Union Lane is a quiet, unadorned lane which is easily passed by, in spite of its location off busy Bourke Street Mall. It was this contrast of environments, in

immediate juxtaposition, that attracted me to this space. The streets at either end buzz with activity of pedestrians and a dizzying array of visual stimuli issuing from shop windows and advertising.

 

Union Lane offers none of this. It is like a narrow slice

removed from the outer form. Inside the lane is another world, which talks more of another time and evokes a different psychological state. Stripped of its former commercial dressings, the lane stands bare. I was interested in creating, through minimal intervention, a place for the pedestrian to catch themselves in a quieter moment and to become aware of their presence in relation to spatial and other

architectural features as they passed through.

 

My means of doing this was to select a phrase for each piece of work that made the link between the site and the viewer. Each of the phrases was embedded within the conventions of signage, except that the content read in opposition to those conventions. The text, always starting with the word, "I", firmly located the viewer as the subject, or the prime mover within the space. The sentence, like a thought, gradually unfolded as one moved through.

 

It was intended not only to mark the viewer's passage through the space but to induce a shift in kinesthetic experience. The piece, "I follow", had a long red strip painted along the length of the lane on the part occupied by the drain.

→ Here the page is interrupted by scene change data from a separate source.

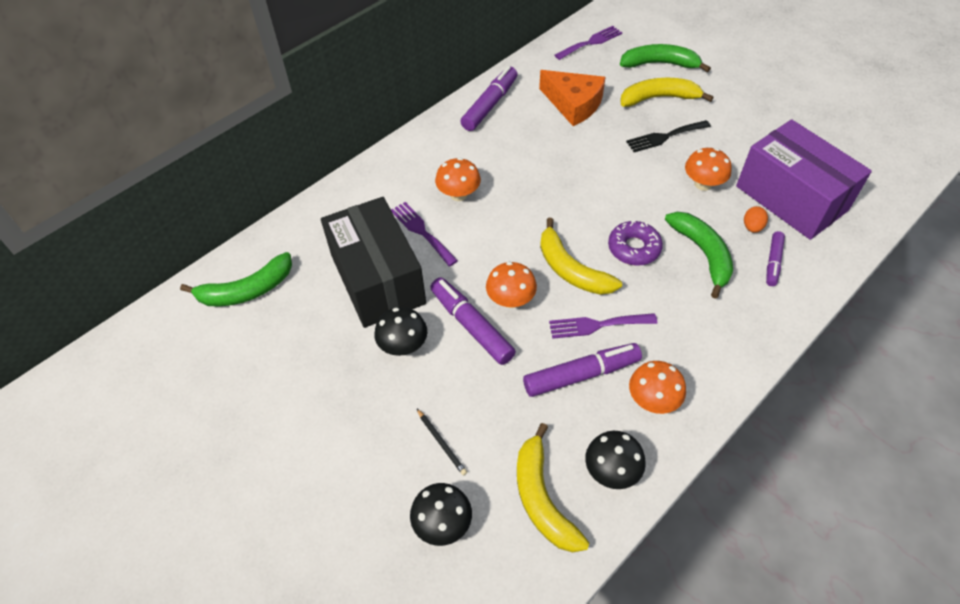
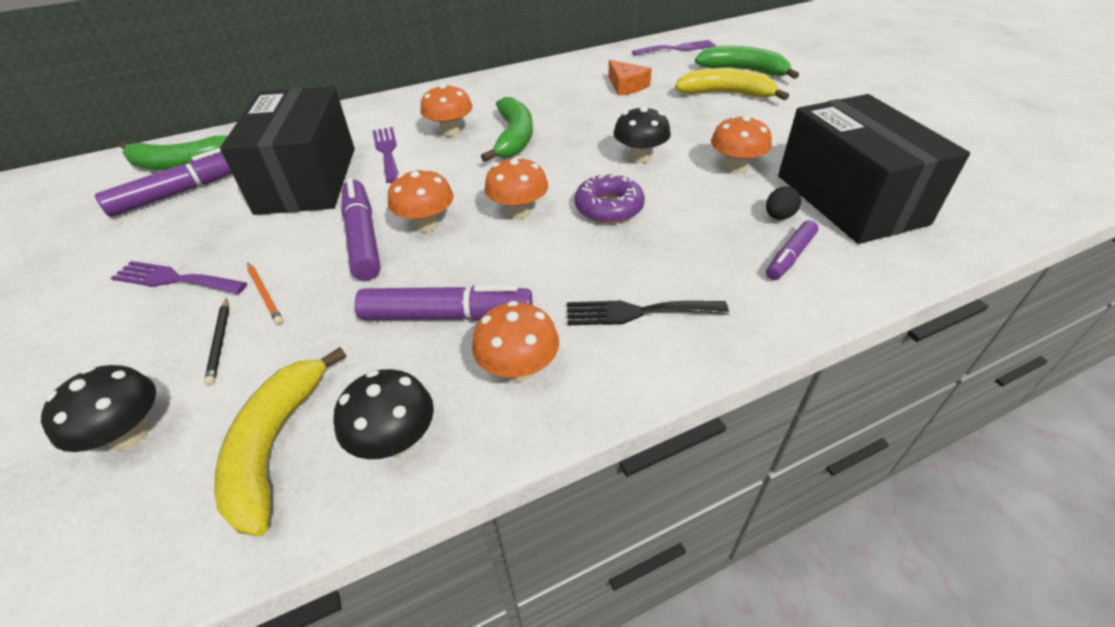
camera: 20 degrees right, 10 degrees down
(403, 345) = (275, 239): black mushroom -> black mushroom (639, 157)
(439, 396) = (265, 294): none -> orange pencil
(490, 105) = (539, 76): purple marker -> purple marker (180, 192)
(571, 269) = (518, 212): yellow banana -> orange mushroom
(573, 104) = (626, 86): orange cheese -> orange cheese, size x0.65
(597, 325) = (508, 270): purple fork -> purple fork (174, 279)
(665, 137) = (713, 123): black fork -> black fork (637, 312)
(702, 254) = (694, 229): green banana -> green banana (513, 137)
(752, 227) = (779, 216): orange egg -> black egg
(791, 198) = (850, 199): purple box -> black box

It was intended to focus awareness on one's relationship to the ground. The red stripe seemed to create a gravitational pull inducing people consciously or unconsciously to walk on it.

The second piece, "I once looked out and saw", responded more to the width of the lane.

The text was aligned in the manner of sign painting across shop windows that once formed the grand façade of Edmont's department store.

The windows, now blanked out from behind, echoed a process of blocking in, which is evident all up and down the lane- a former history now covered over.

The final and piece, "I looked up and felt..." consisted of six large translucent signs which spanned the width of the lane and progressively rose from above head height at one end of the lane to the seventh story at the other. Each sign bore one word as in the title, the sentence arriving at its conclusion at the end of the lane. What it is, however, that one follows, sees or feels was left for the viewer to complete.